The components of your culture/people/structure definition include the following: Team, roles, skillsets; Ownership structure & documentation; Procedures, processes, contracts and other legal issues; Stakeholder relationships (customer, vendors, employees, financing, etc.); Vision, mission values and culture. Please re-read that list. Can you think of any of these that are not a critical component of your business? Of your business development? From an investor’s perspective the answers you provide are a window into who you are, who your team is, and what you want the future to look like. While not always easily defined, they truly are the walls and roof around your business.

Team, roles, skillsets…simple. Who do you have, what are they responsible for, and what experience do they have to support their responsibilities? That’s the easy part. The hardest part is being honest about the team’s skillsets and their match to their roles. That is quickly followed by the difficulty in admitting that your early/current team probably won’t be your long-term team. In fact, if you are the inventor/idea guy and leading the development effort there is a great chance that you should not be the CEO of your own business in the long-term.

In addition to being honest about your current team, you need to look at your financial pro forma in detail and determine what skill sets you are going to need to add over time. That includes what type of people, how many and when they will be needed. While business development is not the same as marketing which is not the same as sales, early on you may have someone responsible for all three. That individual may truly only have deep experience in one aspect, say branding, yet you need them to step up in the near term to handle it all. Does that really make sense? If not, that is ok, then answer the question what is your plan to change the situation?

Ownership structure and documentation. While you are in the concept stage you should not even think about this, but as you move into your early development stage you want to start looking at your competition and how they are structured and financed. You should not form a legal entity until you either need to form an entity for legal reasons or you are well into your early development or later. But starting to make assumptions about where you want to be and testing those assumptions needs to be done in conjunction with the rest of your development. If you need to form an LLC, you need to file the proper documentation and understand the various options. Defining your structure, preparing and filing the proper documentation and applying for the proper state and federal licenses, etc. is not something that should be taken lightly. Hiring a lawyer to help sort through this is a must.
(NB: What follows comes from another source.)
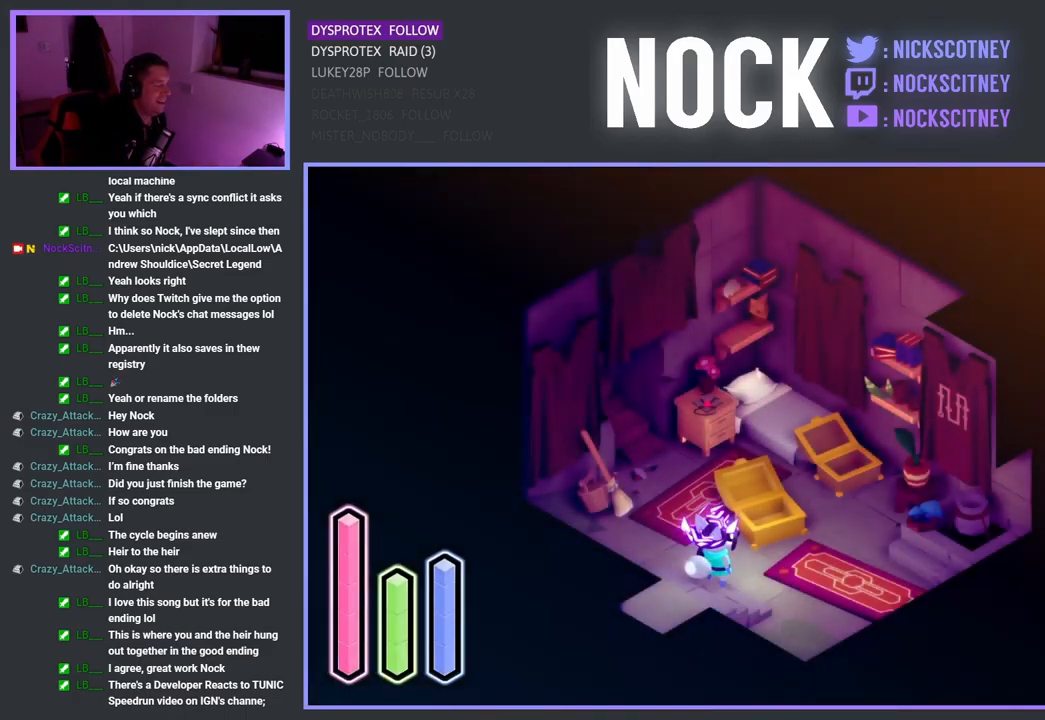
{"buttons": [], "left_stick": "up", "right_stick": "center", "events": [[217, "left_stick", "up-left"], [384, "left_stick", "up"]]}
Consulting a tax advisor is also strongly recommended.

In addition to your organizational structure you need to consider your management structure, now and in the future.  This task should be based early on the key skills you think you need for long term success.  If there are no real operations, do you need a Chief Operations Officer?  How many layers of management will you need?  Should you need?  All of these answers will help inform your financial pro forma development.  While they are sure to change as you move forward, having a defined structure will help you set goals and drive success.

Your challenge this week is to take a serious look at your organization and determine if you have the right people in the right place with the right skillsets to succeed? Is your ownership structure blocking you from moving forward? If so, plan for change now!